Given exercise: Retype every one of the rows below word for word, changing no character.

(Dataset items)
_ _ _ _

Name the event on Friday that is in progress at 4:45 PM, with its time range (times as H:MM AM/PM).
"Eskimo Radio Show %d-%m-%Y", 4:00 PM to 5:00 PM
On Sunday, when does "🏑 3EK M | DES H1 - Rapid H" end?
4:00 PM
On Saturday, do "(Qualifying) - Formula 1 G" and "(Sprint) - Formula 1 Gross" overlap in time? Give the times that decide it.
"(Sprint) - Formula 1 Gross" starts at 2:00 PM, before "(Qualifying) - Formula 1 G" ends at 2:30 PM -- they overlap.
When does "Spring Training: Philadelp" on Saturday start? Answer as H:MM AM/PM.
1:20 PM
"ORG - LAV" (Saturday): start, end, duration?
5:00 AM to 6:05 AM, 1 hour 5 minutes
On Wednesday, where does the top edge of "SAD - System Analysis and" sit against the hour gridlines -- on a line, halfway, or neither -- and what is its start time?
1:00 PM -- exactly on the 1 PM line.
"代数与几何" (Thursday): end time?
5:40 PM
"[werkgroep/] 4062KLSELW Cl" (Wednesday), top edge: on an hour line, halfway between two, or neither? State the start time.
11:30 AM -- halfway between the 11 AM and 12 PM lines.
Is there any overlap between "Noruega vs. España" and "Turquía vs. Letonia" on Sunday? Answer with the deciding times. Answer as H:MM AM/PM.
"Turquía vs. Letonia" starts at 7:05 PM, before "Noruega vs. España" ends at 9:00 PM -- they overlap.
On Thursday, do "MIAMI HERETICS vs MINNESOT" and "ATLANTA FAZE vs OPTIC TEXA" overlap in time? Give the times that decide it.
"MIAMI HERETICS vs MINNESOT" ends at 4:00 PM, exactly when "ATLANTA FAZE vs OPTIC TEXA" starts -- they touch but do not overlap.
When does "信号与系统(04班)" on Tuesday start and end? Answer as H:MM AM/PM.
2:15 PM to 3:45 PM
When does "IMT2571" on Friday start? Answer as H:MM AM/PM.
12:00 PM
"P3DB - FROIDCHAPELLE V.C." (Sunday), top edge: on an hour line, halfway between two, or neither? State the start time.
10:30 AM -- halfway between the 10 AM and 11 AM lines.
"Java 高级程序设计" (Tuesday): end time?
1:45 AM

_ _ _ _

Correct answer:
Name the event on Friday that is in progress at 4:45 PM, with its time range (times as H:MM AM/PM).
"Eskimo Radio Show %d-%m-%Y", 4:00 PM to 5:00 PM
On Sunday, when does "🏑 3EK M | DES H1 - Rapid H" end?
4:00 PM
On Saturday, do "(Qualifying) - Formula 1 G" and "(Sprint) - Formula 1 Gross" overlap in time? Give the times that decide it.
"(Sprint) - Formula 1 Gross" starts at 2:00 PM, before "(Qualifying) - Formula 1 G" ends at 2:30 PM -- they overlap.
When does "Spring Training: Philadelp" on Saturday start? Answer as H:MM AM/PM.
1:20 PM
"ORG - LAV" (Saturday): start, end, duration?
5:00 AM to 6:05 AM, 1 hour 5 minutes
On Wednesday, where does the top edge of "SAD - System Analysis and" sit against the hour gridlines -- on a line, halfway, or neither -- and what is its start time?
1:00 PM -- exactly on the 1 PM line.
"代数与几何" (Thursday): end time?
5:40 PM
"[werkgroep/] 4062KLSELW Cl" (Wednesday), top edge: on an hour line, halfway between two, or neither? State the start time.
11:30 AM -- halfway between the 11 AM and 12 PM lines.
Is there any overlap between "Noruega vs. España" and "Turquía vs. Letonia" on Sunday? Answer with the deciding times. Answer as H:MM AM/PM.
"Turquía vs. Letonia" starts at 7:05 PM, before "Noruega vs. España" ends at 9:00 PM -- they overlap.
On Thursday, do "MIAMI HERETICS vs MINNESOT" and "ATLANTA FAZE vs OPTIC TEXA" overlap in time? Give the times that decide it.
"MIAMI HERETICS vs MINNESOT" ends at 4:00 PM, exactly when "ATLANTA FAZE vs OPTIC TEXA" starts -- they touch but do not overlap.
When does "信号与系统(04班)" on Tuesday start and end? Answer as H:MM AM/PM.
2:15 PM to 3:45 PM
When does "IMT2571" on Friday start? Answer as H:MM AM/PM.
12:00 PM
"P3DB - FROIDCHAPELLE V.C." (Sunday), top edge: on an hour line, halfway between two, or neither? State the start time.
10:30 AM -- halfway between the 10 AM and 11 AM lines.
"Java 高级程序设计" (Tuesday): end time?
1:45 AM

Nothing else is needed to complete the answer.